The voter swing away from the Liberal Party in some inner Sydney and Melbourne suburbs home to many Chinese-Australian residents was up to three times larger than the statewide average. New data shows this swing might’ve been crucial to Lib losses in the key seats of Bennelong, Reid, Parramatta and Chisholm.

Labor won the formally safe blue seat of Bennelong which saw a massive 13 per cent swing away from the Liberals in the suburb of Eastwood where 38 per cent of residents have Chinese ancestry.

The Libs also recorded big losses among Chinese-Australian voters in seats it retained but only narrowly.
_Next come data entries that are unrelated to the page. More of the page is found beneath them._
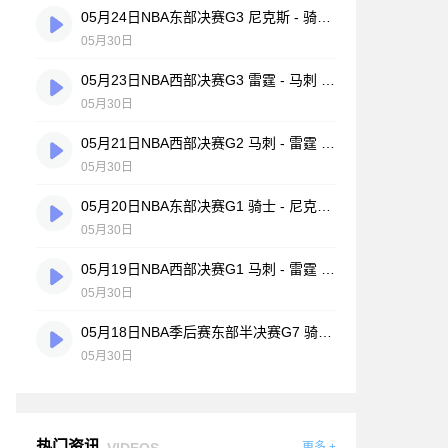
05月24日NBA东部决赛G3 尼克斯 - 骑士 全场录像
05月30日
05月23日NBA西部决赛G3 雷霆 - 马刺 全场录像
05月30日
05月21日NBA西部决赛G2 马刺 - 雷霆 全场录像
05月30日
05月20日NBA东部决赛G1 骑士 - 尼克斯 全场录像
05月30日
05月19日NBA西部决赛G1 马刺 - 雷霆 全场录像
05月30日
05月18日NBA季后赛东部半决赛G7 骑士 - 活塞 全场录像
05月30日
热门资讯
VIDEOS
更多 +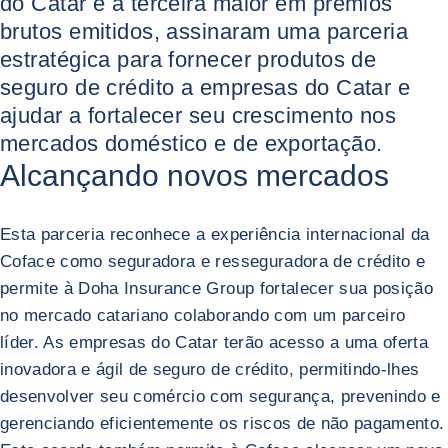
do Catar e a terceira maior em prêmios
brutos emitidos, assinaram uma parceria
estratégica para fornecer produtos de
seguro de crédito a empresas do Catar e
ajudar a fortalecer seu crescimento nos
mercados doméstico e de exportação.
Alcançando novos mercados
Esta parceria reconhece a experiência internacional da
Coface como seguradora e resseguradora de crédito e
permite à Doha Insurance Group fortalecer sua posição
no mercado catariano colaborando com um parceiro
líder. As empresas do Catar terão acesso a uma oferta
inovadora e ágil de seguro de crédito, permitindo-lhes
desenvolver seu comércio com segurança, prevenindo e
gerenciando eficientemente os riscos de não pagamento.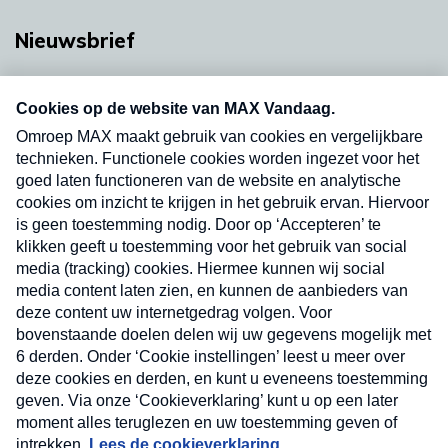
Nieuwsbrief
Neem hier een gratis abonnement op onze
nieuwsbrief. Elke vrijdag- en dinsdagochtend in
uw mailbox.
Verzend
Nieuwsbrief
Neem hier een gratis abonnement op onze
nieuwsbrief. Elke vrijdag- en dinsdagochtend in uw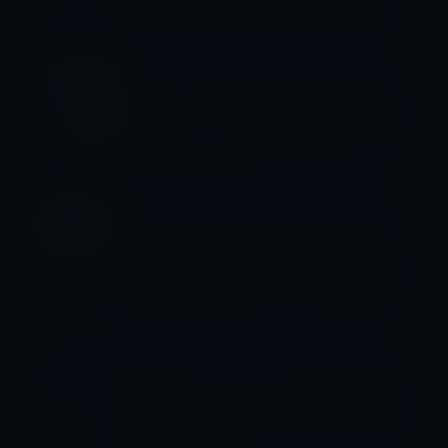
iPhone」でアクションモードをPR！
iPhone 14
Apple、iPhone 14 ProおよびiPhone
14 Pro Maxの供給に問題が生じている
ことを公式発表！
iPhone 14
［iPhone 14 Proが大人気］Appleの
CEOティム・クック氏は、iPhone 14
Proの需要を満たせていないと述べる。
iPhone 14
Apple、ジェットコースーター搭乗中
のiPhone 14クラッシュ検出対策に「特
効薬」はないとコメント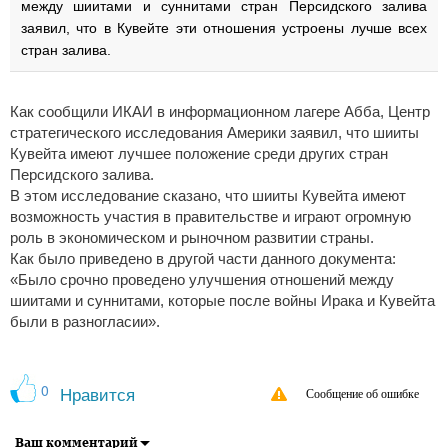
между шиитами и суннитами стран Персидского залива
заявил, что в Кувейте эти отношения устроены лучше всех
стран залива.
Как сообщили ИКАИ в информационном лагере Абба, Центр
стратегического исследования Америки заявил, что шииты
Кувейта имеют лучшее положение среди других стран
Персидского залива.
В этом исследование сказано, что шииты Кувейта имеют
возможность участия в правительстве и играют огромную
роль в экономическом и рыночном развитии страны.
Как было приведено в другой части данного документа:
«Было срочно проведено улучшения отношений между
шиитами и суннитами, которые после войны Ирака и Кувейта
были в разногласии».
0
Нравится
Сообщение об ошибке
Ваш комментарий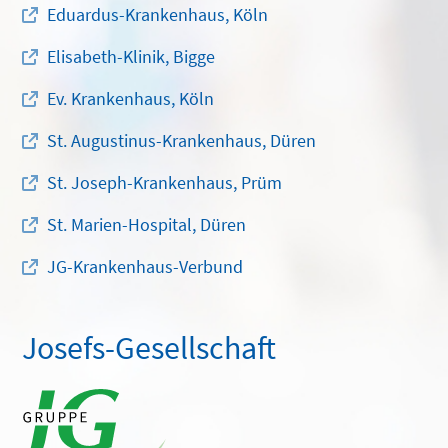
Eduardus-Krankenhaus, Köln
Elisabeth-Klinik, Bigge
Ev. Krankenhaus, Köln
St. Augustinus-Krankenhaus, Düren
St. Joseph-Krankenhaus, Prüm
St. Marien-Hospital, Düren
JG-Krankenhaus-Verbund
Josefs-Gesellschaft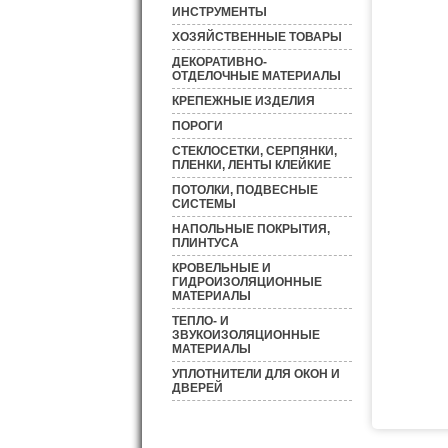
ИНСТРУМЕНТЫ
ХОЗЯЙСТВЕННЫЕ ТОВАРЫ
ДЕКОРАТИВНО-
ОТДЕЛОЧНЫЕ МАТЕРИАЛЫ
КРЕПЕЖНЫЕ ИЗДЕЛИЯ
ПОРОГИ
СТЕКЛОСЕТКИ, СЕРПЯНКИ,
ПЛЕНКИ, ЛЕНТЫ КЛЕЙКИЕ
ПОТОЛКИ, ПОДВЕСНЫЕ
СИСТЕМЫ
НАПОЛЬНЫЕ ПОКРЫТИЯ,
ПЛИНТУСА
КРОВЕЛЬНЫЕ И
ГИДРОИЗОЛЯЦИОННЫЕ
МАТЕРИАЛЫ
ТЕПЛО- И
ЗВУКОИЗОЛЯЦИОННЫЕ
МАТЕРИАЛЫ
УПЛОТНИТЕЛИ ДЛЯ ОКОН И
ДВЕРЕЙ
Liberal member Alan Tudge copped an 11 per cent primary vote swing in his Melbourne seat of Aston and said the party’s rhetoric on China was probably the reason.

“Members of the Chinese community interpreted some of our language as being too strong and we had a backlash from that,” he said.

The Coalition doubled down on its anti-China rhetoric earlier this year ahead of calling the federal election and kept it up during the campaign.

Scott Morrison was pushing a Communism scare campaign, suggesting China’s Community Party wanted Labor in power, saying Labor “takes China’s side” and calling (and then withdrawing) Labor MP Richard Marles a “Manchurian candidate”, implying he’s a political puppet controlled by China.

Australia’s relationship with China is pretty dicey rn, which has been said to have major ripple effects for Chinese-Australian voters.

Director of the Centre for Asian-Australian Leadership at the Australian National University Jieh-Yung Lo told the Sydney Morning Herald the Chinese-Australian community had been left feeling like collateral damage.

“When the bilateral relationship is in trouble, we are the first to feel it,” he said.

Lo said many were also not fans of the extremely not-cool militaristic language former defence minister Peter Dutton had used.

In Melbourne’s seat of Menzies, which comprises of the suburb of Box Hill where 35 per cent of residents are Chinese, the Libs held on but only just.

Incoming Menzies MP Keith Wolahan said Chinese-Australian voters in his electorate told him the Coalition’s anti-China stance and language was a turn-off.

“They did tell us that they felt the language at times from the government was insensitive.”

Mmhmm.

Can’t believe this needs to be spelled out to the Libs but yeah turns out when you hang shit on a country for months people from there get fed up.